===== Text passage

The fact is that opinions differ on exactly what the "UNIX philosophy" is, and on how well various systems comply with it. The other three definitions have the advantage of being more objective/clearcut and less subject to debate or differing personal opinions.

Some would argue that UNIX itself doesn't always follow the UNIX philosophy – or at least not as well as it could – which leads to the conclusion that maybe UNIX itself isn't UNIX, and that maybe a "real UNIX" system has never actually existed.

It is claimed that one part of the UNIX philosophy is that "everything is a file". And yet, UNIX started out not treating processes as files, which leads to various problems, like how do I wait on a subprocess to terminate and a file descriptor at the same time? Even if I have an API to wait on a set of file descriptors, I can't wait on a subprocess to terminate using that API since a subprocess isn't a file descriptor.

==========
===== Data provided

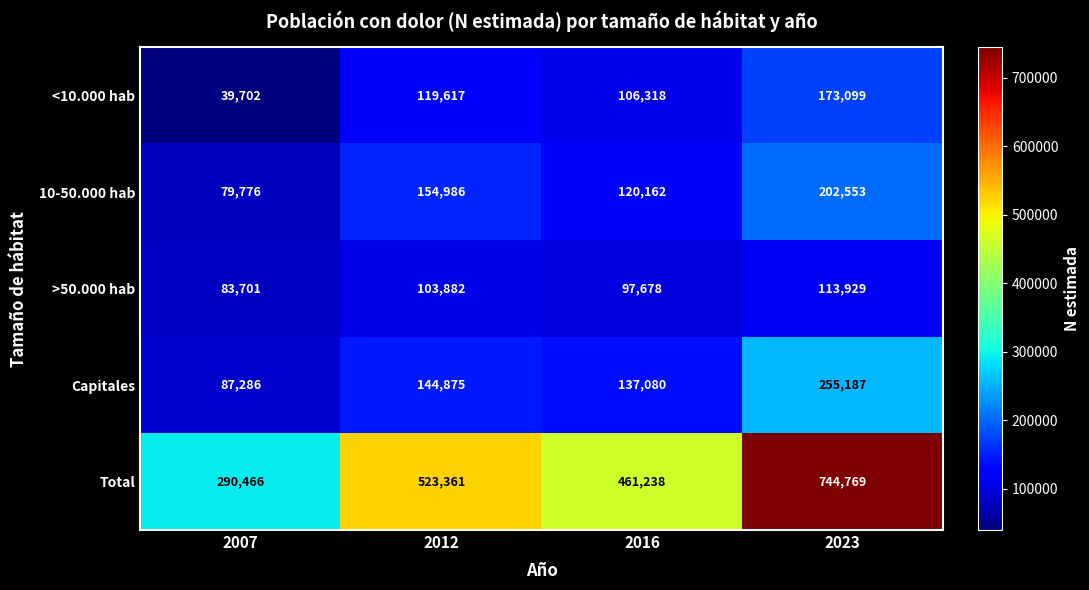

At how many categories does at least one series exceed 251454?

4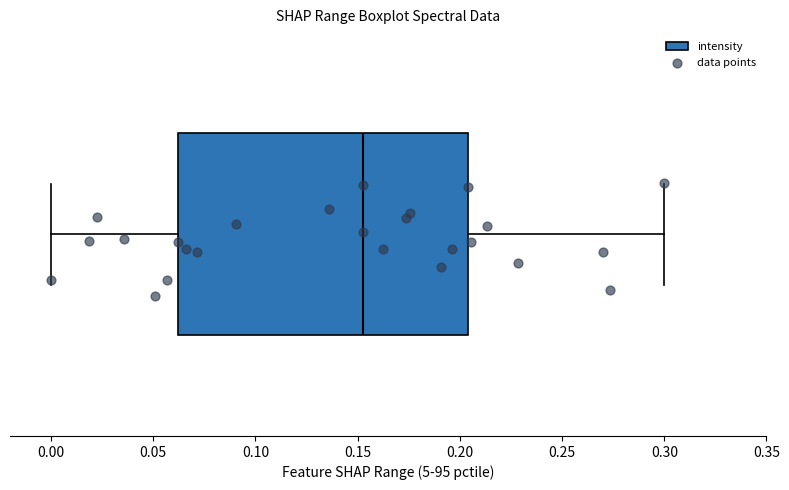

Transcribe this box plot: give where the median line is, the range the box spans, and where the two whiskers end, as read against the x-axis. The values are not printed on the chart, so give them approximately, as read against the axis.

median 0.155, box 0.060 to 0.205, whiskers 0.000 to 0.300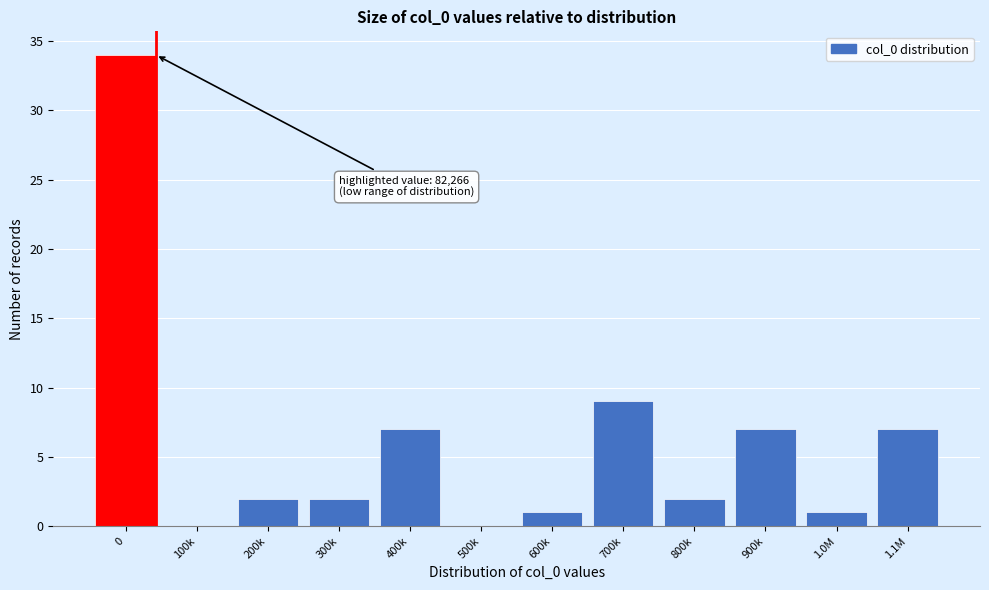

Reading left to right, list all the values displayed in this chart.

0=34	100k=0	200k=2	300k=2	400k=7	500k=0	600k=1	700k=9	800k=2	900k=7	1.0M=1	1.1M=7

==========

→ Required tasks:
**a.** Reproduce the passage on the UNIX philosophy word for word, from "Some would argue" up to and including "never actually existed.".
**b.** Using the passage on the UNIX philosophy, decide whether each statement agrees with it, answering yes or no and quoting the words that settle it: (i) opinions differ on what the UNIX philosophy is; (ii) UNIX treated processes as files from the start; (iii) the other three definitions are more subject to debate than the UNIX philosophy.
**c.** Write what follows the last sentence of the passage on the UNIX philosophy.

→ Answers given:
**a.**
Some would argue that UNIX itself doesn't always follow the UNIX philosophy – or at least not as well as it could – which leads to the conclusion that maybe UNIX itself isn't UNIX, and that maybe a "real UNIX" system has never actually existed.

**b.**
(i) Yes: "opinions differ on exactly what the "UNIX philosophy" is"
(ii) No: "UNIX started out not treating processes as files"
(iii) No: "less subject to debate or differing personal opinions"

**c.**
People often point to /proc in Linux as an answer to this, but it didn't really solve the problem, since Linux's /proc was mostly read-only and the file descriptor returned by open(/proc/PID) didn't let you control or wait on the process – this is no longer true with the introduction of pidfd, but that's a rather new feature, only since 2019; Plan 9's /proc is much closer, due to the ctl file; V8 Unix's is better than the traditional Linux /proc (you can manipulate the process using ioctl) but not as good as Plan 9's (its ioctls expose more limited functionality than Plan 9's ctl file); FreeBSD's pdfork/pdkill is a good approach but they've only been around since 2012.


> I don't know why we should say that is the only valid definition and ignore the validity of the other three.

For "trademark UNIX": very few of the systems within are small, comprehensible or elegant.

For "heritage/genealogical UNIX": Windows 10 may have the heritage of DOS, but I wouldn't call it "DOS with a GUI."

For "UNIX-like/UNIX-compatible": nothing is really UNIX-compatible or all that UNIX-like. Do you define it as "source compatibility?" Nothing from v7 or before will compile; it's before standardization of C. Do you define it as "script compatibility?" UNIX never consistently stuck to a shell, which is why POSIX requires POSIX sh which is in many ways more limited than the Bourne shell.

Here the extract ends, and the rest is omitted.